** 任务要求 **
将下面各条记录中的文字逐行照抄，一条也不要漏掉，答案里不要放图片。

** 给定资料 **
-*-
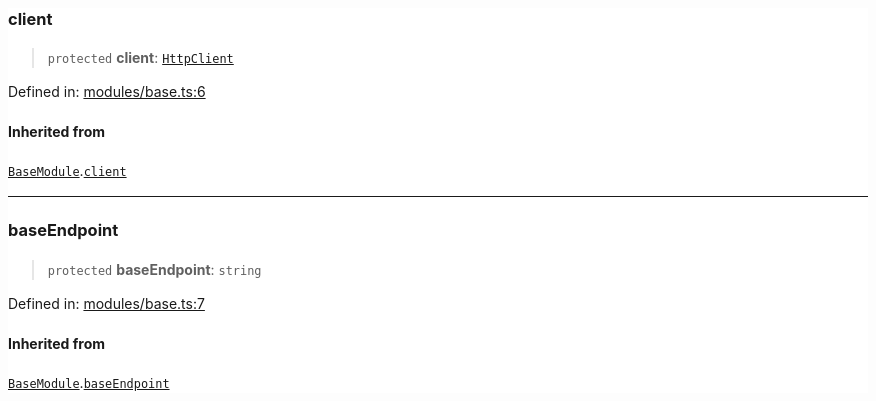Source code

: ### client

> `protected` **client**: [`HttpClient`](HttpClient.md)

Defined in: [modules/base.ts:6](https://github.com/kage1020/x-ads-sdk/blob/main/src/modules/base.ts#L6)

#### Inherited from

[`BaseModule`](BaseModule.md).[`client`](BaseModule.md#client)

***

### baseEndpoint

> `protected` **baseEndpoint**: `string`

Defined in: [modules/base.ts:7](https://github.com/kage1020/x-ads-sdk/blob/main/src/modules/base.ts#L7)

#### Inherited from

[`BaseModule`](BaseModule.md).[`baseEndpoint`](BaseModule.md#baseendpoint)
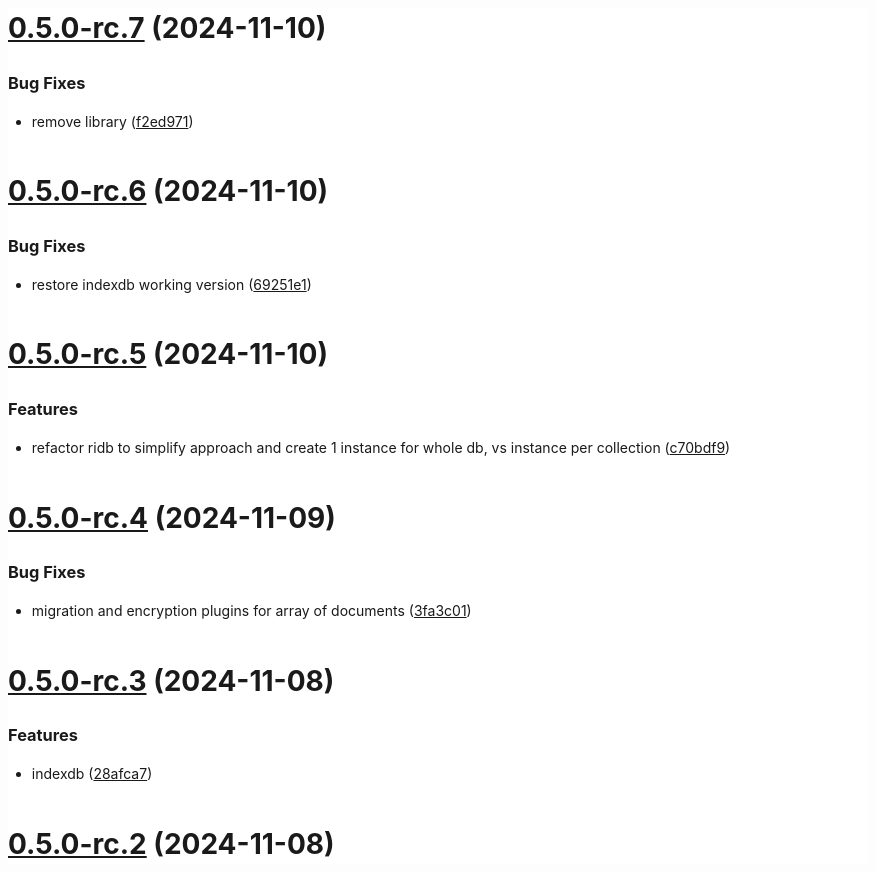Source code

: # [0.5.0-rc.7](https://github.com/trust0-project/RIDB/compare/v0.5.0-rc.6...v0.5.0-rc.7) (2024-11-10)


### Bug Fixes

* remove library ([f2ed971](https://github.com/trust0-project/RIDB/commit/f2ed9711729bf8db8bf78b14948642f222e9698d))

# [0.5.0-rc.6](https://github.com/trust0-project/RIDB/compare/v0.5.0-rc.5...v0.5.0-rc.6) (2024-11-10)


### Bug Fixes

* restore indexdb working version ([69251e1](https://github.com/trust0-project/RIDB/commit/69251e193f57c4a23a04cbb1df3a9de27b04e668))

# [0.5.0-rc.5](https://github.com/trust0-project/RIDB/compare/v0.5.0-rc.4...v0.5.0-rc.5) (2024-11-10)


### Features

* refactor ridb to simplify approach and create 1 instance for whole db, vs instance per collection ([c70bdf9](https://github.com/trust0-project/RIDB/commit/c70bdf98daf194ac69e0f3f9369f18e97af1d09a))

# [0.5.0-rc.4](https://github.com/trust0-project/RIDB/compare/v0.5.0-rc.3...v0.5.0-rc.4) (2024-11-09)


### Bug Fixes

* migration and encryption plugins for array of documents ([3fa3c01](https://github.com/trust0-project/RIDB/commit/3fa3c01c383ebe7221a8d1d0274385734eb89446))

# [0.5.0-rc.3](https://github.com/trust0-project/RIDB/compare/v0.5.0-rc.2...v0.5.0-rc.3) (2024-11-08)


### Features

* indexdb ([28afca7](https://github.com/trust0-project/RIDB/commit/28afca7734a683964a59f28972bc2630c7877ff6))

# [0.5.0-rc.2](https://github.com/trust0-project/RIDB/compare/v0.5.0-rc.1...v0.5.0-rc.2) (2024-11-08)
-*-
** 完成结果 **
Source code

: ### client

> `protected` **client**: [`HttpClient`](HttpClient.md)

Defined in: [modules/base.ts:6](https://github.com/kage1020/x-ads-sdk/blob/main/src/modules/base.ts#L6)

#### Inherited from

[`BaseModule`](BaseModule.md).[`client`](BaseModule.md#client)

***

### baseEndpoint

> `protected` **baseEndpoint**: `string`

Defined in: [modules/base.ts:7](https://github.com/kage1020/x-ads-sdk/blob/main/src/modules/base.ts#L7)

#### Inherited from

[`BaseModule`](BaseModule.md).[`baseEndpoint`](BaseModule.md#baseendpoint)
Source code

: # [0.5.0-rc.7](https://github.com/trust0-project/RIDB/compare/v0.5.0-rc.6...v0.5.0-rc.7) (2024-11-10)


### Bug Fixes

* remove library ([f2ed971](https://github.com/trust0-project/RIDB/commit/f2ed9711729bf8db8bf78b14948642f222e9698d))

# [0.5.0-rc.6](https://github.com/trust0-project/RIDB/compare/v0.5.0-rc.5...v0.5.0-rc.6) (2024-11-10)


### Bug Fixes

* restore indexdb working version ([69251e1](https://github.com/trust0-project/RIDB/commit/69251e193f57c4a23a04cbb1df3a9de27b04e668))

# [0.5.0-rc.5](https://github.com/trust0-project/RIDB/compare/v0.5.0-rc.4...v0.5.0-rc.5) (2024-11-10)


### Features

* refactor ridb to simplify approach and create 1 instance for whole db, vs instance per collection ([c70bdf9](https://github.com/trust0-project/RIDB/commit/c70bdf98daf194ac69e0f3f9369f18e97af1d09a))

# [0.5.0-rc.4](https://github.com/trust0-project/RIDB/compare/v0.5.0-rc.3...v0.5.0-rc.4) (2024-11-09)


### Bug Fixes

* migration and encryption plugins for array of documents ([3fa3c01](https://github.com/trust0-project/RIDB/commit/3fa3c01c383ebe7221a8d1d0274385734eb89446))

# [0.5.0-rc.3](https://github.com/trust0-project/RIDB/compare/v0.5.0-rc.2...v0.5.0-rc.3) (2024-11-08)


### Features

* indexdb ([28afca7](https://github.com/trust0-project/RIDB/commit/28afca7734a683964a59f28972bc2630c7877ff6))

# [0.5.0-rc.2](https://github.com/trust0-project/RIDB/compare/v0.5.0-rc.1...v0.5.0-rc.2) (2024-11-08)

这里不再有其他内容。